## [Reading passage]
────────────────────────────────────────

Table of Contents
What is AWS Fargate?
AWS Fargate is a serverless compute engine designed to run containers without the need to manage servers or clusters. As part of Amazon Web Services (AWS), Fargate simplifies the deployment, scaling, and management of containerized applications by abstracting the underlying infrastructure.
With AWS Fargate, users can focus entirely on building and running their applications while AWS handles the provisioning and management of the compute resources. This eliminates the need to manage and scale clusters of virtual machines, offering a more streamlined approach to container orchestration.
AWS ECS with Fargate capacity provider (Fargate for future reference) is a go-to solution to run Dockerized applications.

────────────────────────────────────────

## [Set task]
In the AWS Fargate overview, what does AWS take care of so users can focus on their applications?

(Dataset rows)
────────────────────────────────────────

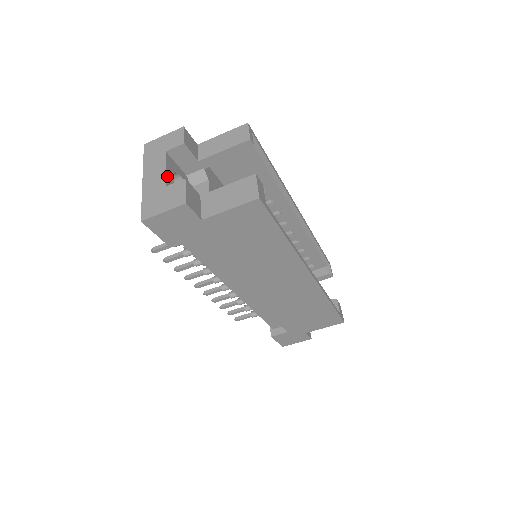
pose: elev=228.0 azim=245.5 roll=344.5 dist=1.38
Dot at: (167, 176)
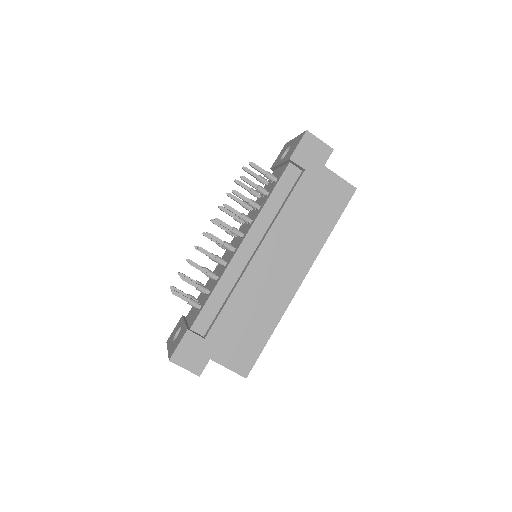
Dot at: occluded
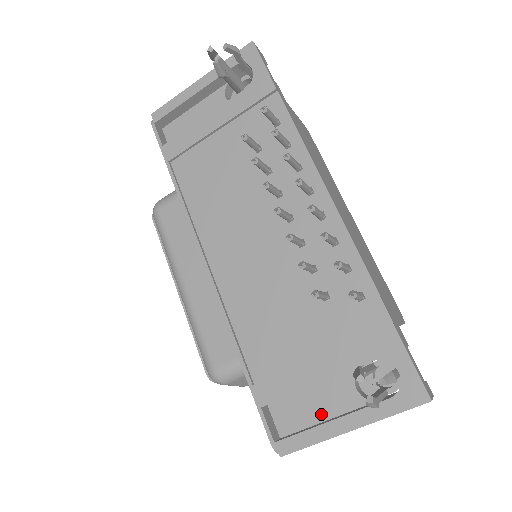
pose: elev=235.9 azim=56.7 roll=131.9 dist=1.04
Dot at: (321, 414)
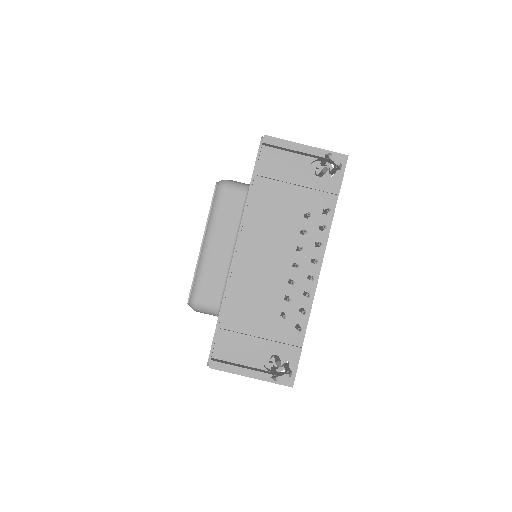
Dot at: (239, 360)
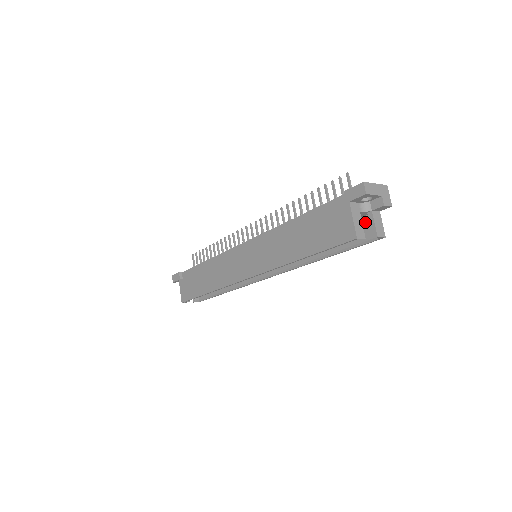
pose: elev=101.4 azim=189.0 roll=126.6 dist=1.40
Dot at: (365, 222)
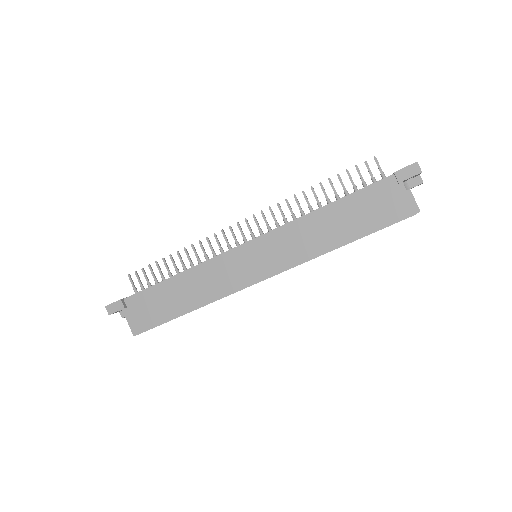
Dot at: occluded
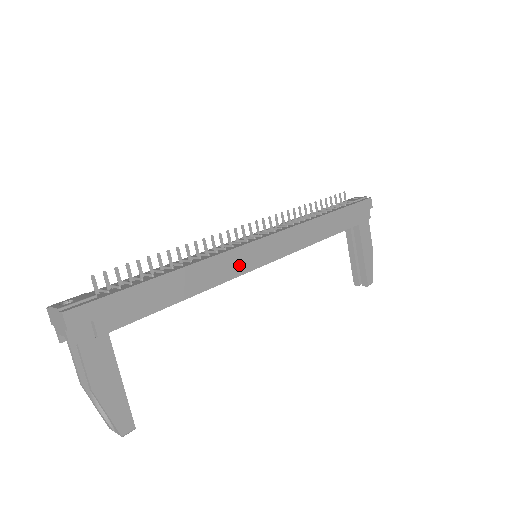
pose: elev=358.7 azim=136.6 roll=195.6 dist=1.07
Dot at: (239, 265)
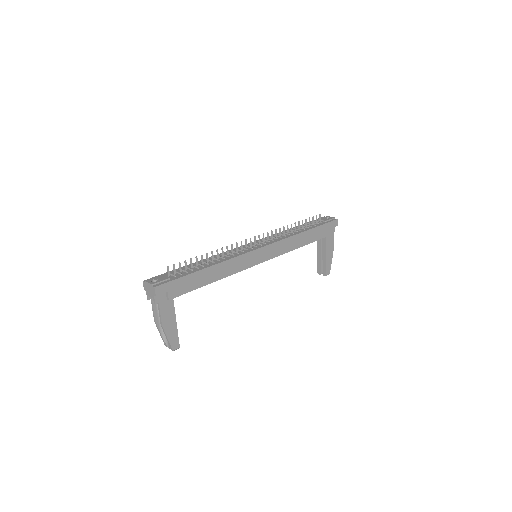
Dot at: (245, 263)
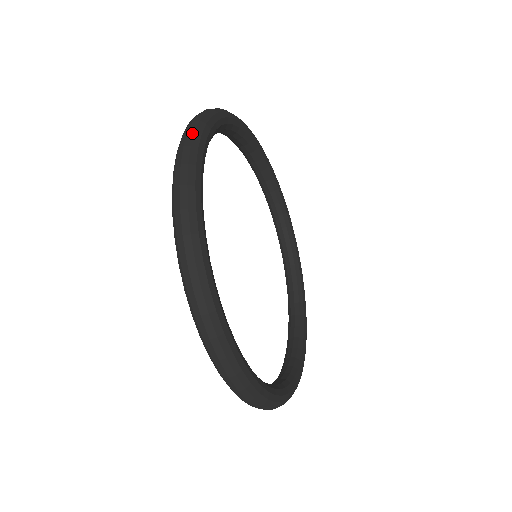
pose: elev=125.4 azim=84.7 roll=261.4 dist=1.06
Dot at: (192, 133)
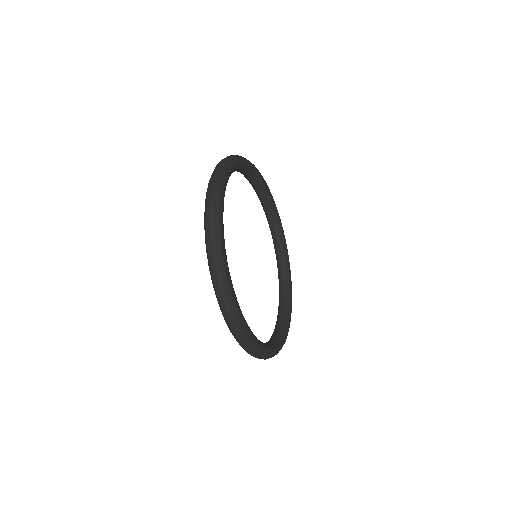
Dot at: occluded
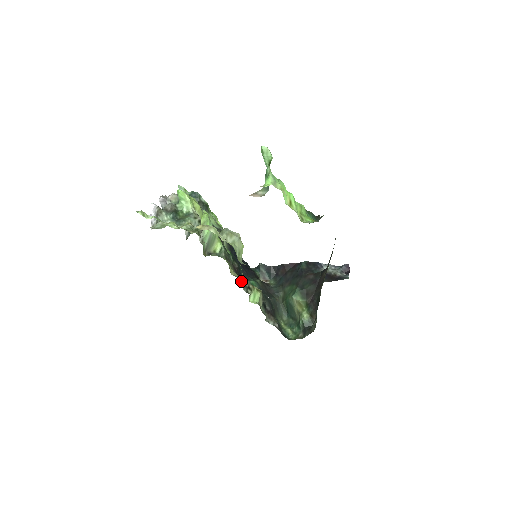
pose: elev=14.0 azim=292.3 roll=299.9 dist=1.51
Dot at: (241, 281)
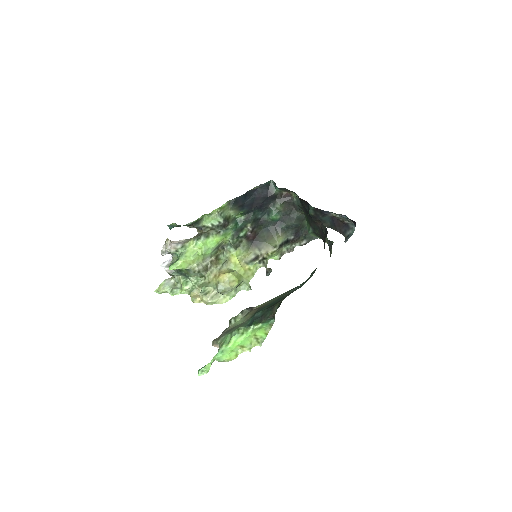
Dot at: (254, 264)
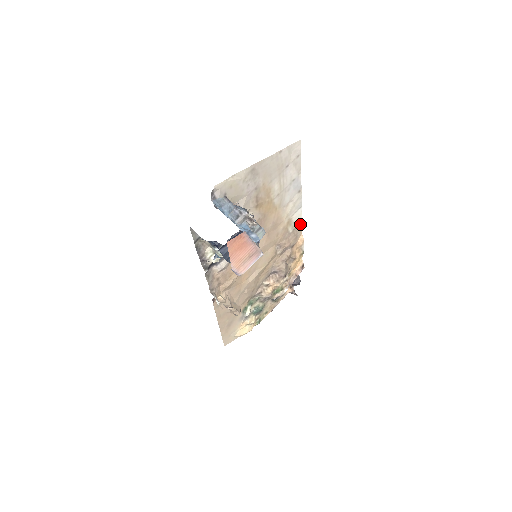
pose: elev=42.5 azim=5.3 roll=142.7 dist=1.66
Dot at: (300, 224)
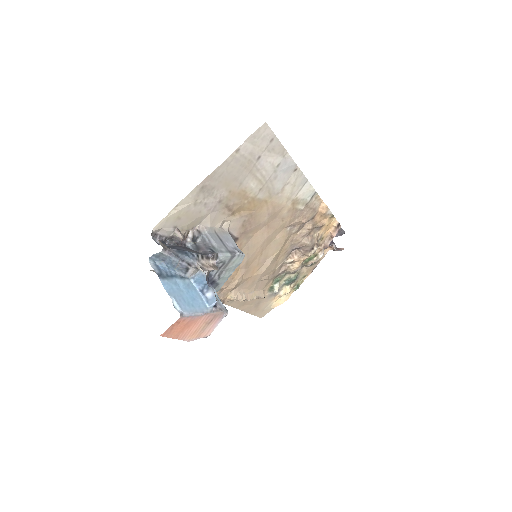
Dot at: (315, 194)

────────────────────────────────────────

## [Output of the task]
The provisioning and management of the compute resources.